_What you should do_:
Tally how many lines in this material contain the word "concentration", and reply only with the count.

_Extracted entries_:

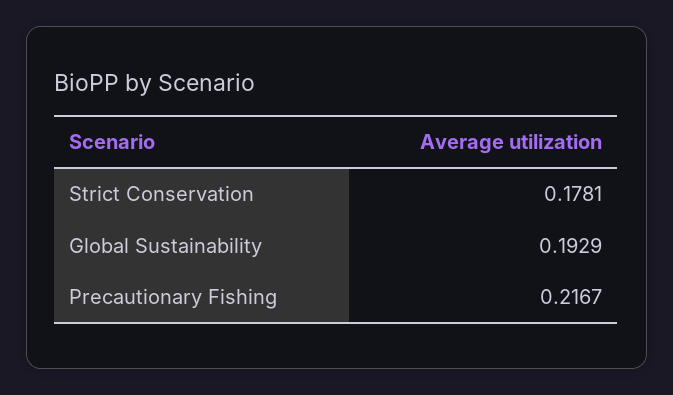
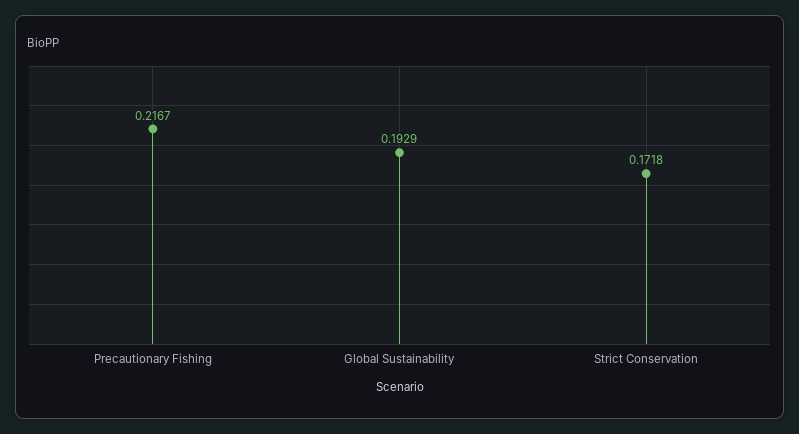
Strict Conservation: 0.1781 -> 0.1718

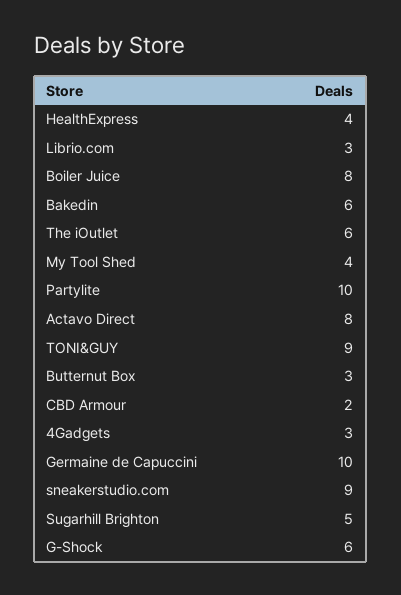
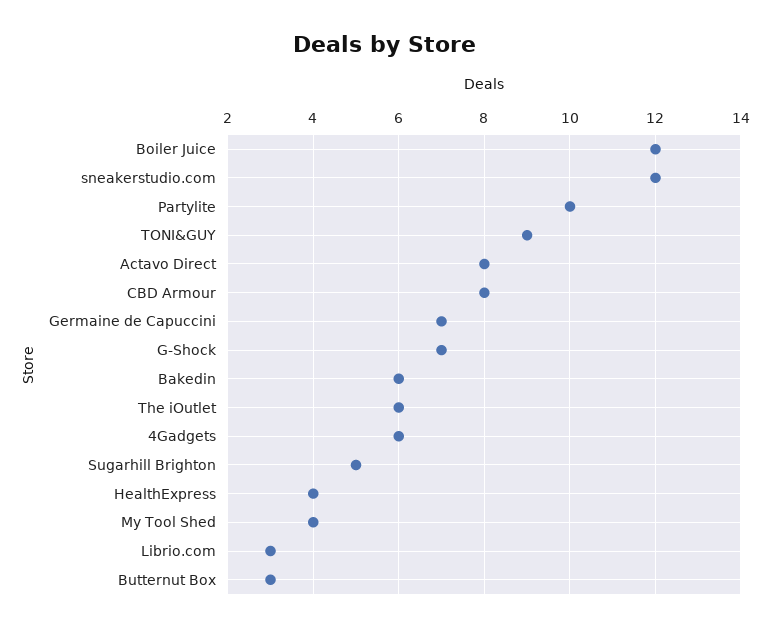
Boiler Juice: 8 -> 12
CBD Armour: 2 -> 8
4Gadgets: 3 -> 6
Germaine de Capuccini: 10 -> 7
sneakerstudio.com: 9 -> 12
G-Shock: 6 -> 7

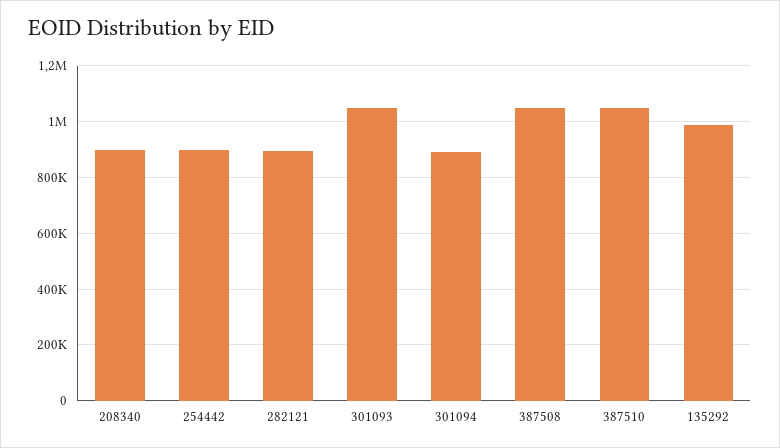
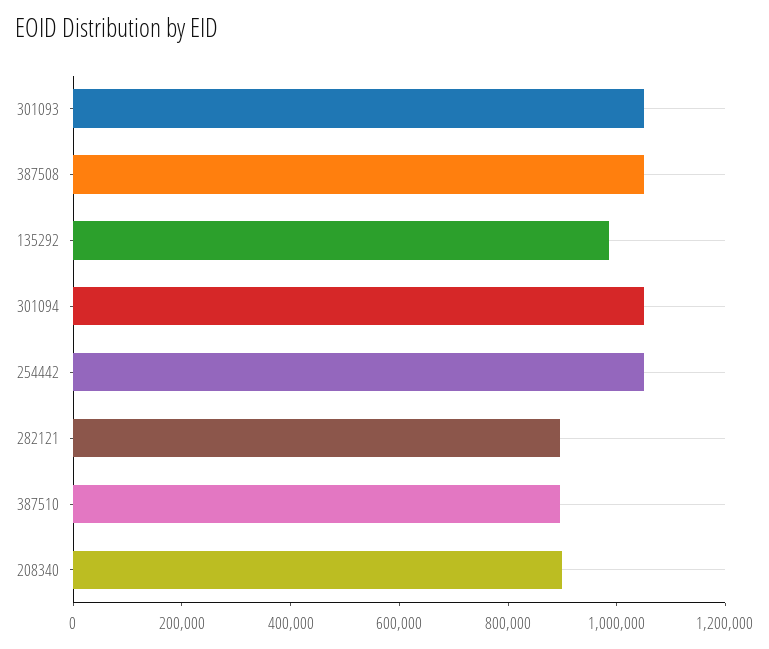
254442: 900000 -> 1050000
301094: 900000 -> 1050000
387510: 1050000 -> 900000

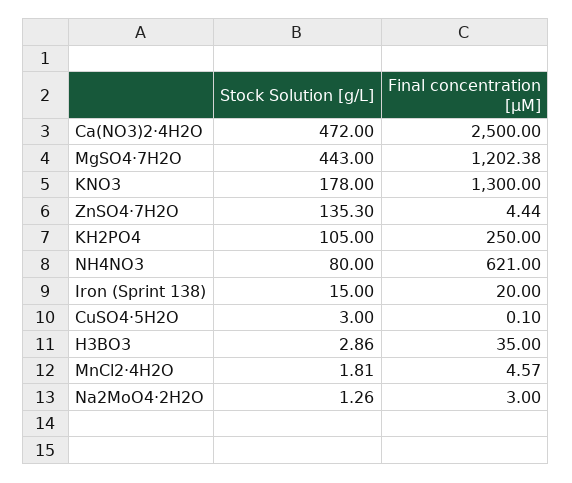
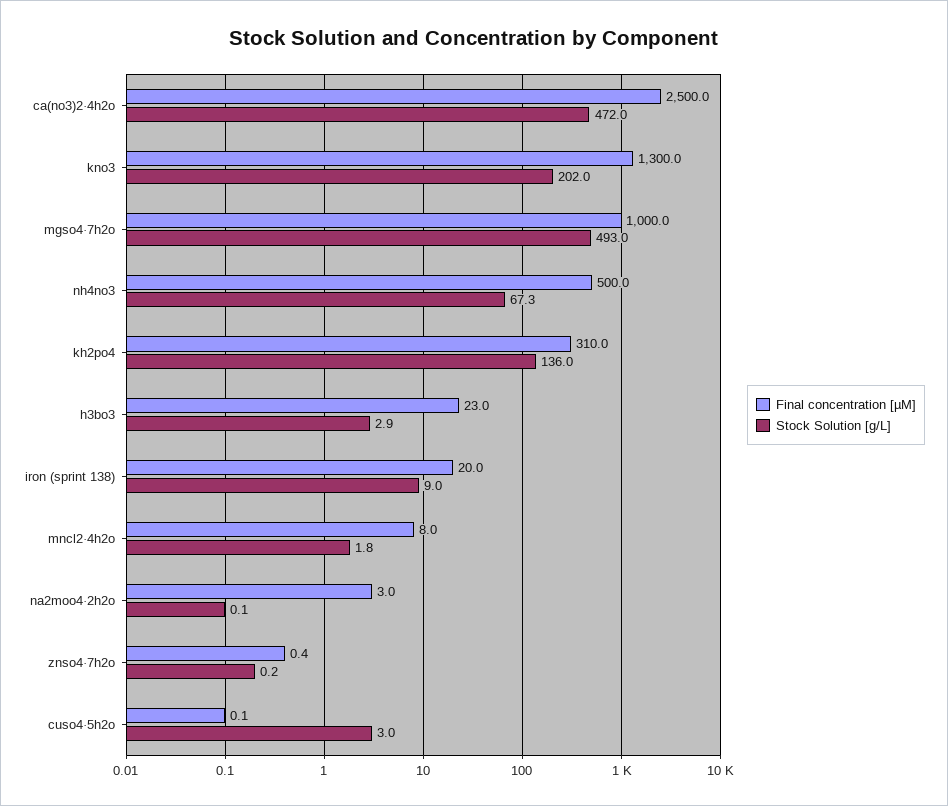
Stock Solution [g/L], MgSO4·7H2O: 443 -> 493
Final concentration [µM], MgSO4·7H2O: 1202.38 -> 1000
Stock Solution [g/L], KNO3: 178 -> 202
Stock Solution [g/L], ZnSO4·7H2O: 135.3 -> 0.2
Final concentration [µM], ZnSO4·7H2O: 4.44 -> 0.4
Stock Solution [g/L], KH2PO4: 105 -> 136
Final concentration [µM], KH2PO4: 250 -> 310
Stock Solution [g/L], NH4NO3: 80 -> 67.3
Final concentration [µM], NH4NO3: 621 -> 500
Stock Solution [g/L], Iron (Sprint 138): 15 -> 9
Final concentration [µM], H3BO3: 35 -> 23
Final concentration [µM], MnCl2·4H2O: 4.57 -> 8
Stock Solution [g/L], Na2MoO4·2H2O: 1.26 -> 0.1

_Solved problem_:
6